The terrors of public speaking
Up at the podium, tears are ready to fall. Body shaking and chest hurting makes it difficult to get the words out. When it is over, relief floods the body because she is no longer in her peers’ line of sight. Public speaking is difficult for sophomore Erin Keiser.
“I’ve always been shy, and I haven’t talked to a lot of people,” Keiser said. “I don’t want to get up there to give a speech and mess up, then have them think that I’m stupid or something, because I can’t talk in public.”
According to Ethos3, an organization that gives tips on speech and helps people tell their stories, 75 percent of people have glossophobia, making the fear of public speaking one of the most common phobias.
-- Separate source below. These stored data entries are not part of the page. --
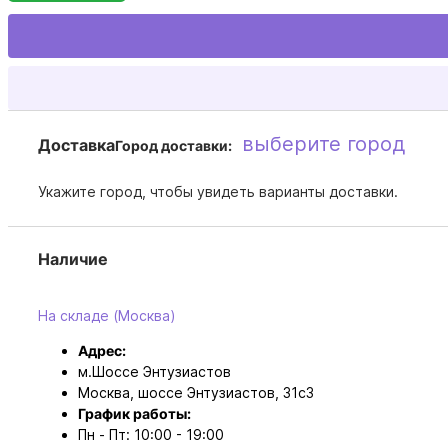
выберите город
Доставка
Город доставки:
Укажите город, чтобы увидеть варианты доставки.
Наличие
На складе (Москва)
Адрес:
м.Шоссе Энтузиастов
Москва, шоссе Энтузиастов, 31с3
График работы:
Пн - Пт: 10:00 - 19:00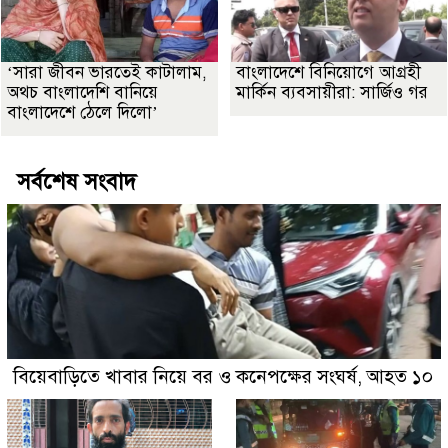
‘সারা জীবন ভারতেই কাটালাম,
বাংলাদেশে বিনিয়োগে আগ্রহী
অথচ বাংলাদেশি বানিয়ে
মার্কিন ব্যবসায়ীরা: সার্জিও গর
বাংলাদেশে ঠেলে দিলো’
সর্বশেষ সংবাদ
বিয়েবাড়িতে খাবার নিয়ে বর ও কনেপক্ষের সংঘর্ষ, আহত ১০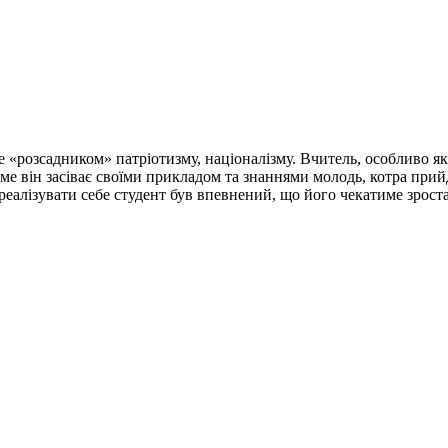
е «розсадником» патріотизму, націоналізму. Вчитель, особливо я
саме він засіває своїми прикладом та знаннями молодь, котра при
алізувати себе студент був впевнений, що його чекатиме зростан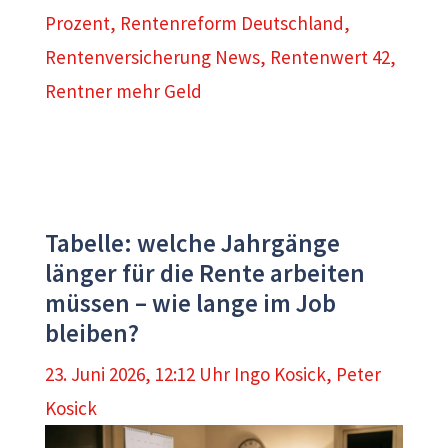
Prozent
,
Rentenreform Deutschland
,
Rentenversicherung News
,
Rentenwert 42
,
Rentner mehr Geld
Tabelle: welche Jahrgänge
länger für die Rente arbeiten
müssen – wie lange im Job
bleiben?
23. Juni 2026, 12:12 Uhr
Ingo Kosick
,
Peter
Kosick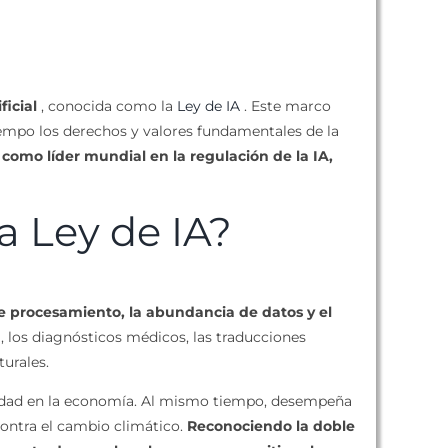
ficial
, conocida como la
Ley de IA
. Este marco
tiempo los derechos y valores fundamentales de la
 como líder mundial en la regulación de la IA,
a Ley de IA?
 procesamiento, la abundancia de datos y el
l, los diagnósticos médicos, las traducciones
turales.
itividad en la economía. Al mismo tiempo, desempeña
 contra el cambio climático.
Reconociendo la doble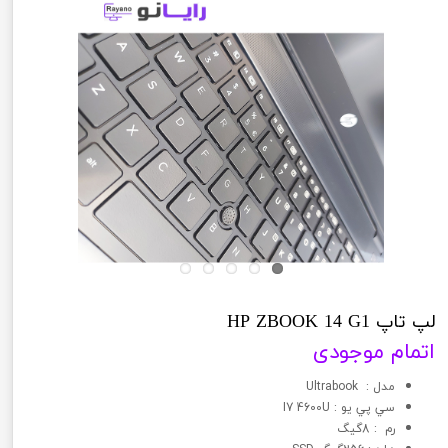
لپ تاپ HP ZBOOK 14 G1
اتمام موجودی
مدل : Ultrabook
سي پي يو : I7 4600U
رم : 8گیگ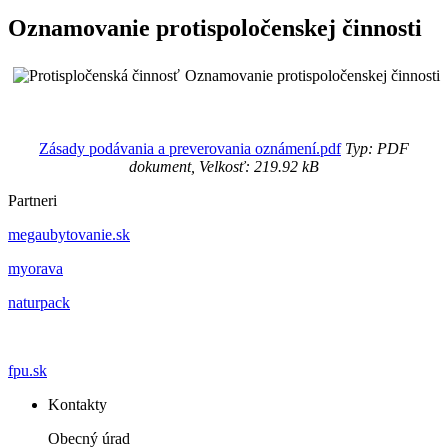
Oznamovanie protispoločenskej činnosti
Oznamovanie protispoločenskej činnosti
Zásady podávania a preverovania oznámení.pdf
Typ: PDF
dokument, Velkosť: 219.92 kB
Partneri
megaubytovanie.sk
myorava
naturpack
fpu.sk
Kontakty
Obecný úrad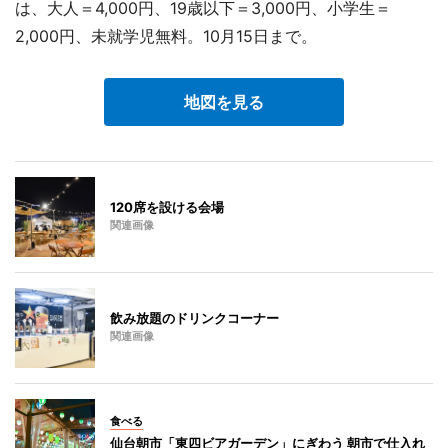
は、大人＝4,000円、19歳以下＝3,000円、小学生＝
2,000円、未就学児無料。10月15日まで。
地図を見る
120席を設ける会場
関連画像
飲み放題のドリンクコーナー
関連画像
食べる
仙台朝市「東四ビアガーデン」にぎわう 朝市で仕入れ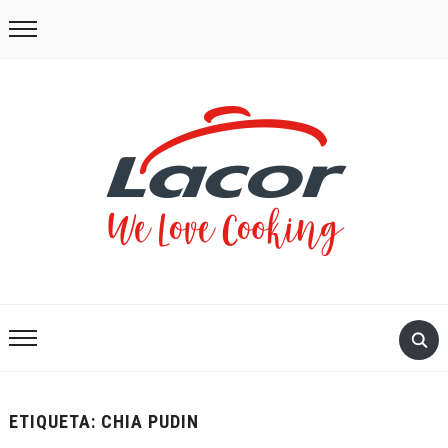
ETIQUETA:
CHIA PUDIN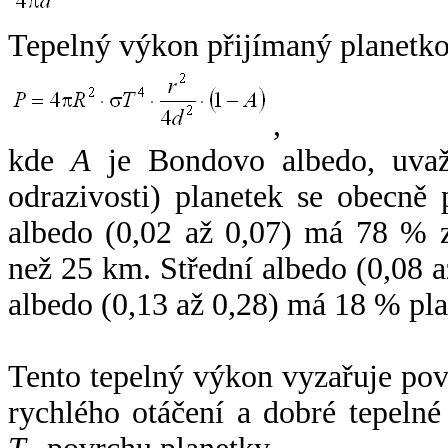
Tepelný výkon přijímaný planetko
,
kde
A
je Bondovo albedo, uvaž
odrazivosti) planetek se obecně
albedo (0,02 až 0,07) má 78 % z
než 25 km. Střední albedo (0,08 
albedo (0,13 až 0,28) má 18 % pla
Tento tepelný výkon vyzařuje po
rychlého otáčení a dobré tepelné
When it comes to public speaking, not every day is always the same as the last.
“I feel like some days are worse than others,” sophomore Katelyn Meitz said. “I’d just like to point that out to people because some days everyone is like, ‘Why are you so loud today? Normally you’re quiet,’ and I’m like, ‘well, I feel good today.’”
Princeton Public Speaking, an organization devoted to helping people deliver speeches with more confidence, reports that there are several techniques to help calm people down. Twenty-five methods are listed on its website. Each individual is different, and according to Matt Eventoff, the owner of the company, different methods for calming down would be different for each person. Some possible methods include avoiding caffeine, listening to music and doing breathing methods.
Meitz, however, has a different method to calm herself down before she has to step in front of the class.
“To make myself relaxed, I place my hands on my thighs, and then I rub them up and down. It calms me down because I shake,” Meitz said.
Making speeches or reading essays out loud can be a scary task to undertake. In fact, for some, making that speech is only frightening because that person is fearing the judgement of fellow peers.
“I hear the people around judging other people a lot based on stuff that they’ve done inside and outside of school,” Keiser said.
But in the end, it’s practice that allows more confidence to surface, according to Keiser.
“I try just to practice what I’m going to say over and over again, just to try to get it right.”